Des étudiants-rockeurs algériens

Et au Maghreb, alors, le rock a-t-il un jour ne serait-ce qu’existé ? Dans les années 1970, le milieu de la musique voit apparaître quelques bribes de rock… A l’époque, les Rolling Stones, Pink Floyd et d’autres groupes connaissent une succès de plus en plus mondial. En Algérie, le rock fera une jolie percée, notamment dans les milieux estudiantins. T34 sera l’un des pionniers du rock à Alger. Le groupe fait alors du bruit dans sa cité universitaire de Ben Aknoun. Timlilit, Khinjar, Metro ou encore Afous écument alors les scènes des universités pour distiller leur rock. Mais on est loin du rock contestataire de la fin des années 1970. Aujourd’hui, la scène rock algérienne est maigre, mais réelle : on peut notamment citer Baaziz et son « Chaâbi Rock’n Bled ». Plus cosmopolite, le gnaoui, d’origine kabyle mais aussi d’Afrique subsaharienne, est le pendant saharien du rock africain. La tendance de  Au Maroc, c’est à Casablanca qu’est née la scène rock dans les années 1960. Ce n’est que plus tard, dans les « années de plomb », que le rock marocain prend un virage plus contestataire. Sans scène majeure, les rockeurs marocains jouent dans des lieux plutôt confidentiels.
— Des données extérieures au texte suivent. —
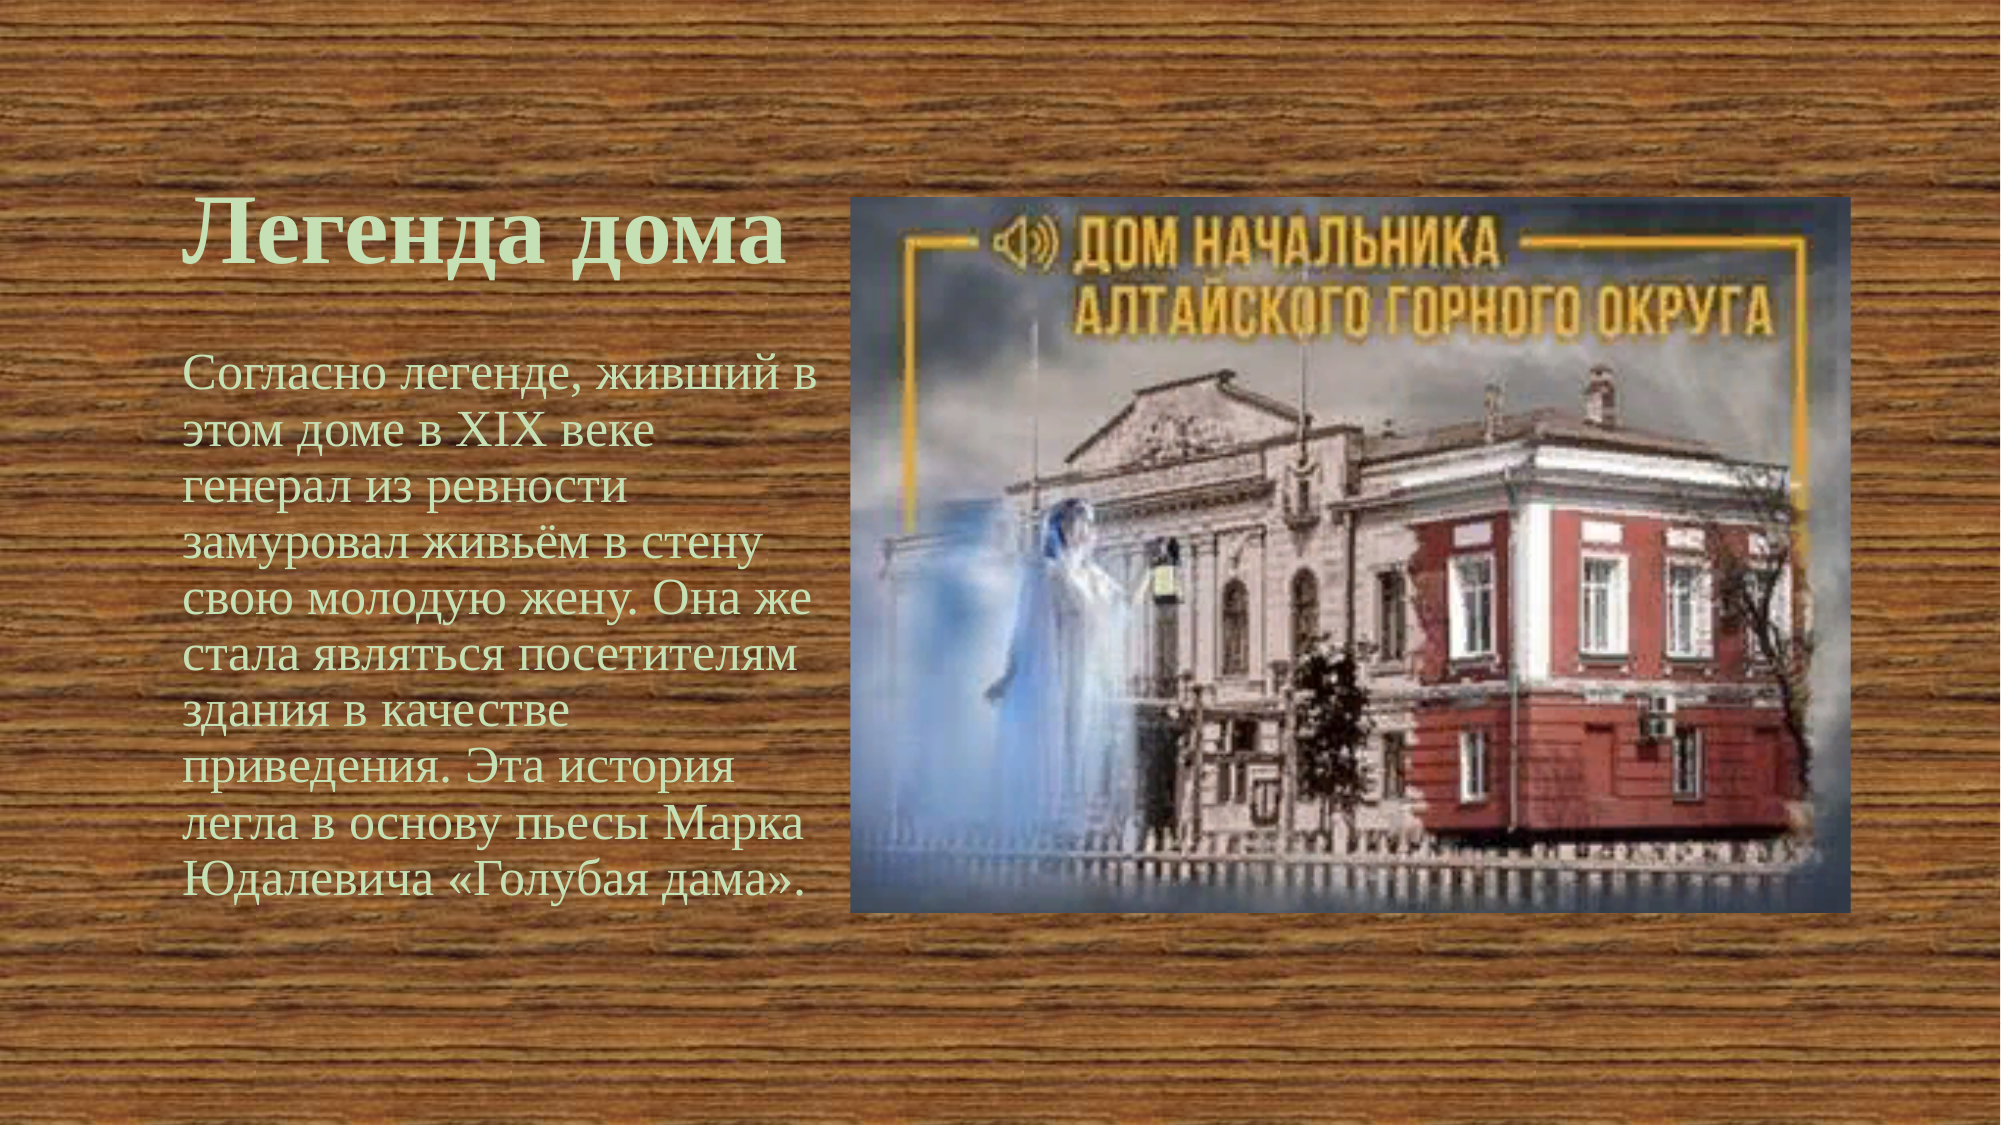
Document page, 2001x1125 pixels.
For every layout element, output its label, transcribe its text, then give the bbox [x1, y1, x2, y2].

title Легенда дома [167, 30, 813, 294]
picture [0, 0, 2001, 1125]
list Согласно легенде, живший в этом доме в XIX веке генерал из ревности замуровал живьём в стену свою молодую жену. Она же стала являться посетителям здания в качестве приведения. Эта история легла в основу пьесы Марка Юдалевича «Голубая дама». [167, 337, 851, 963]
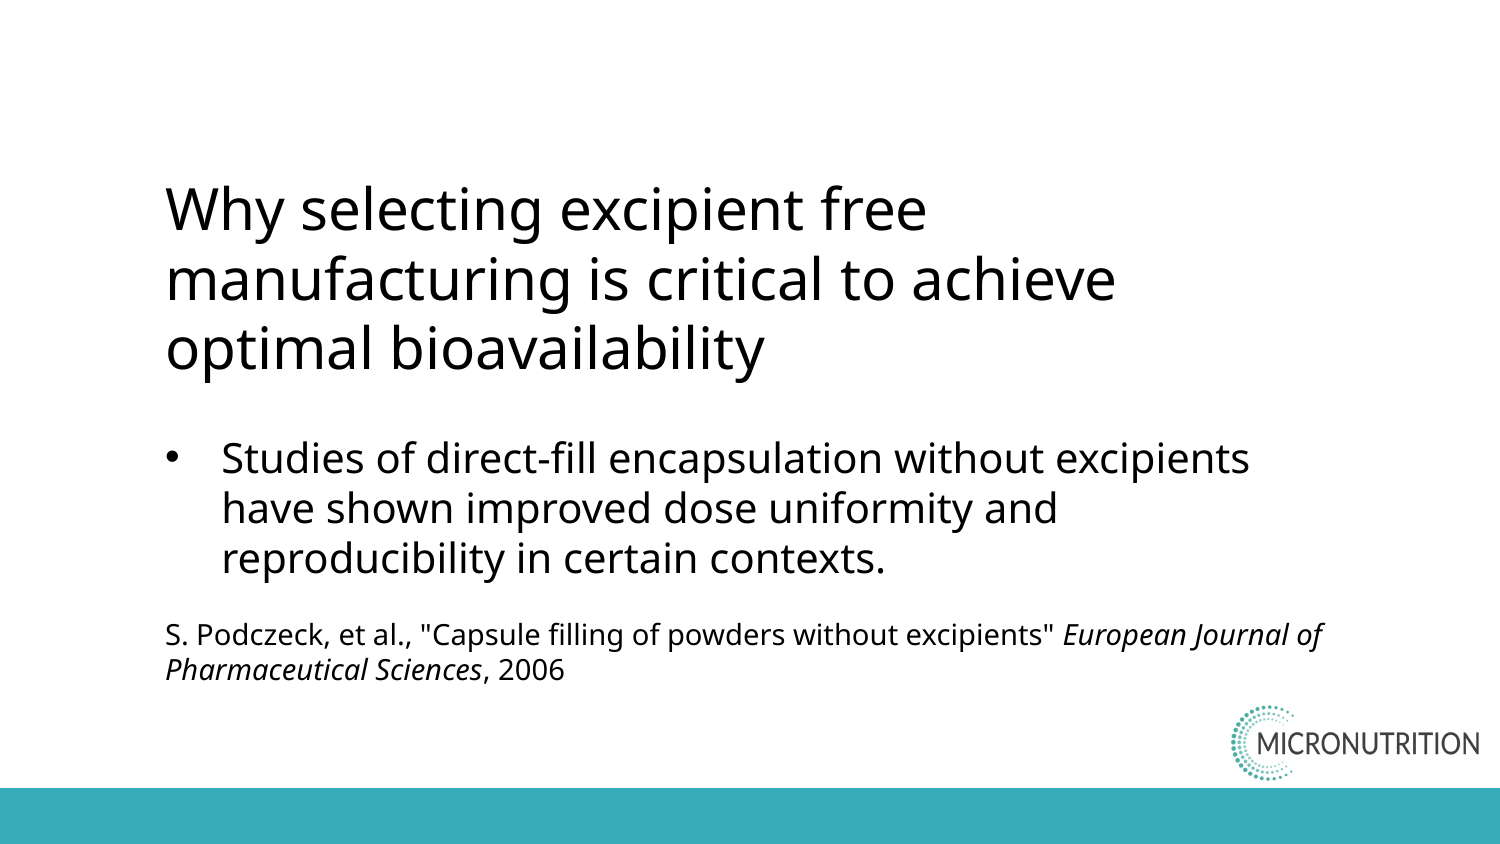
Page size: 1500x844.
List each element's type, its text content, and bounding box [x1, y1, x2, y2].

text_box Why selecting excipient free manufacturing is critical to achieve optimal bioavailability Studies of direct-fill encapsulation without excipients have shown improved dose uniformity and reproducibility in certain contexts. S. Podczeck, et al., "Capsule filling of powders without excipients" European Journal of Pharmaceutical Sciences, 2006 [149, 164, 1350, 694]
picture [1228, 698, 1480, 789]
text_box [0, 787, 1500, 844]
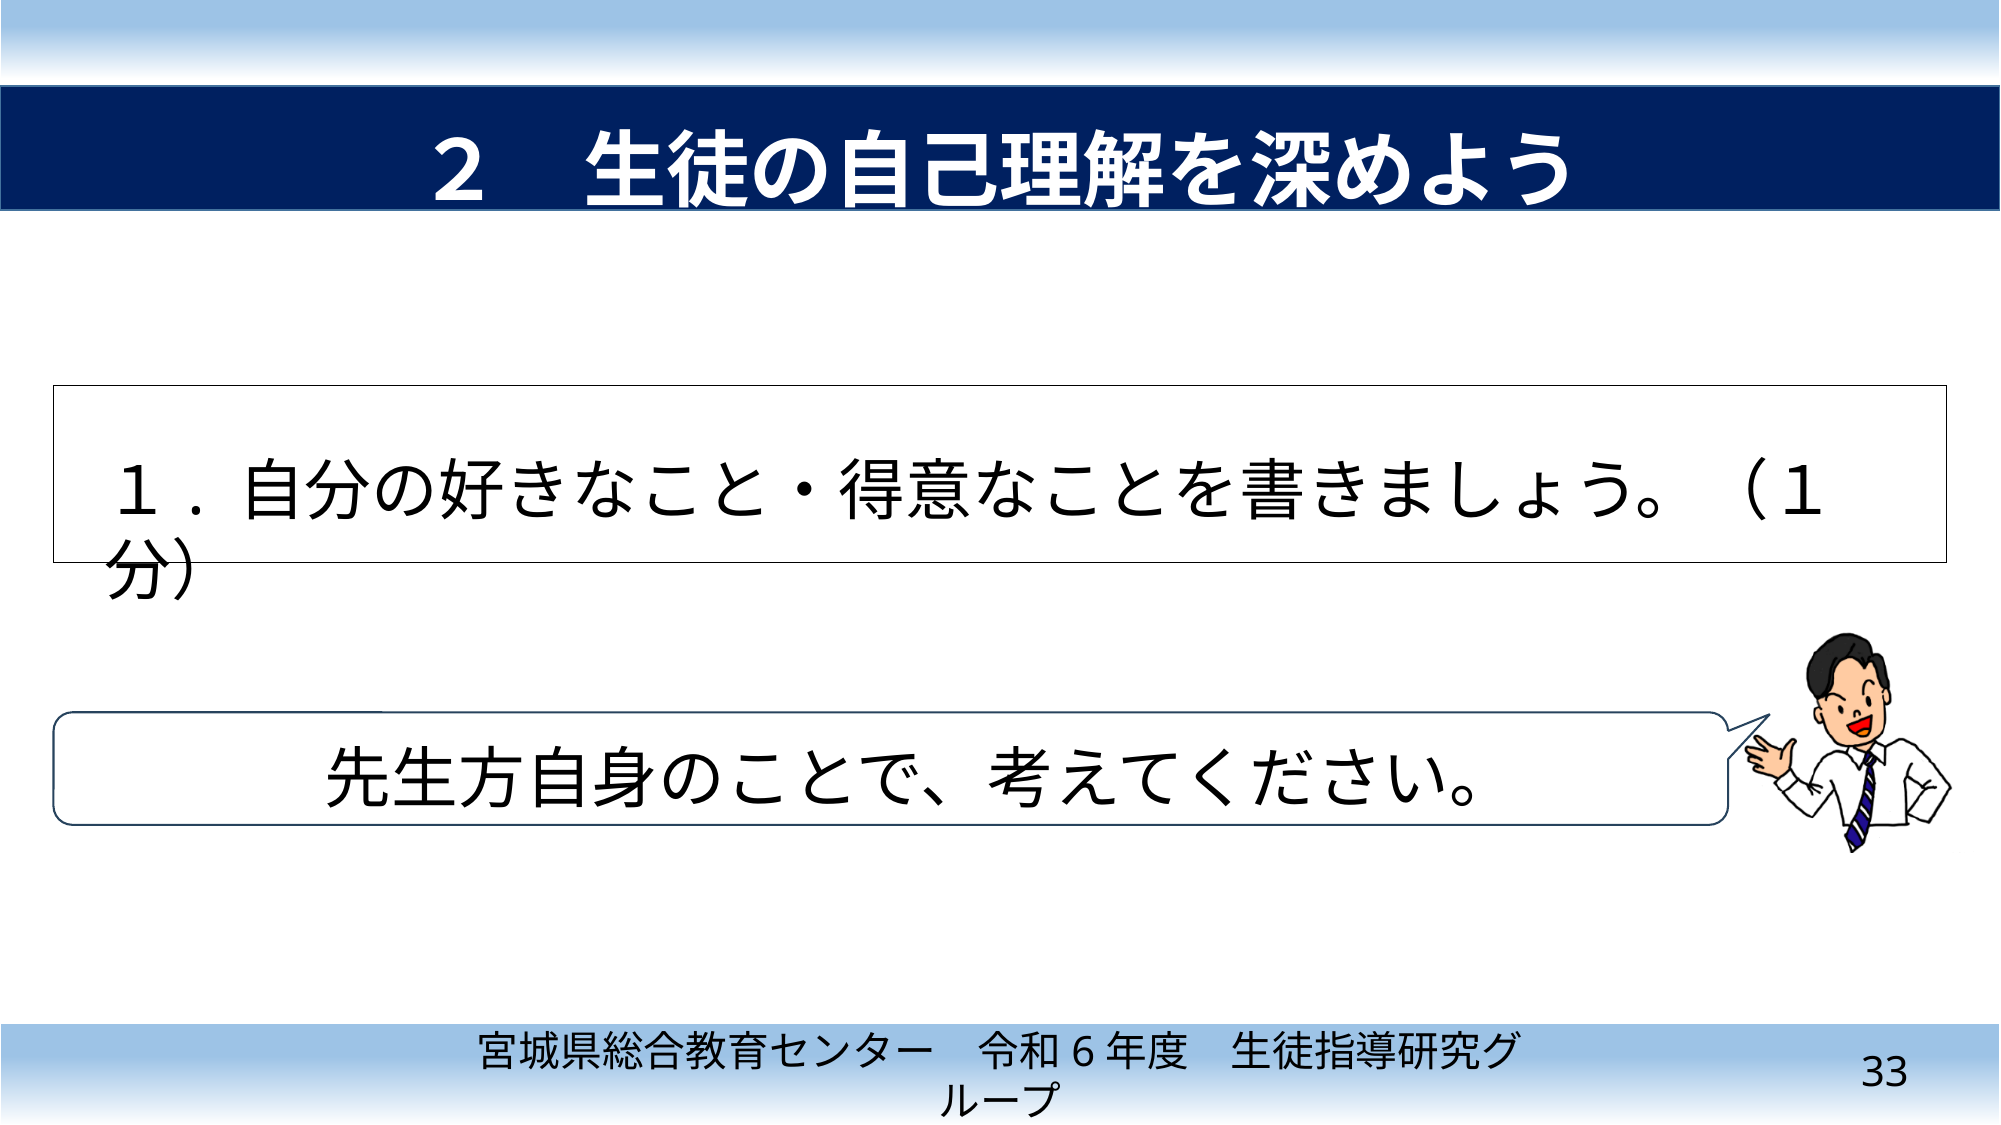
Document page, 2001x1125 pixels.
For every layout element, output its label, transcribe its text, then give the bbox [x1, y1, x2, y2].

text_box [0, 85, 220, 211]
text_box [53, 385, 1983, 563]
text_box [52, 711, 1728, 826]
text_box 先生方自身のことで、考えてください。 [310, 728, 1540, 824]
text_box ２ 生徒の自己理解を深めよう [220, 59, 1780, 224]
text_box [1780, 85, 2000, 211]
picture [1728, 619, 1979, 853]
text_box 宮城県総合教育センター 令和6年度 生徒指導研究グループ [428, 1045, 1572, 1105]
slide_number 32 [1811, 1043, 1925, 1104]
C’est un peu ce qui a freiné l’essor du rock. Mais pas seulement. Car un autre style de contestation a fait des émules au Maghreb, surtout en 2011 au moment des « printemps arabes ». La scène underground devient le porte-drapeau de la jeunesse. Mais ici il n’est pas question de punk ou de rock, c’est le rap qui devient le principal outil de contestation. Des artistes qui deviennent les chantres d’une jeunesse révoltée. Les rockeurs, eux, restent minoritaires et sont moins médiatisés. La population voit dans les riffs électriques, dans le métal et dans le punk, des sons trop sulfureux. Le rap, toujours en darja, devient l’art populaire par excellence, alors que le rock se chante bien souvent en anglais. Le rap s’intéresse aux problèmes sociétaux là où le rock conteste la politique des pouvoirs en place. C’est un fait indéniable : depuis les années 1960, le rock n’a jamais vraiment percé au Maghreb, où les rappeurs font désormais office de rock stars.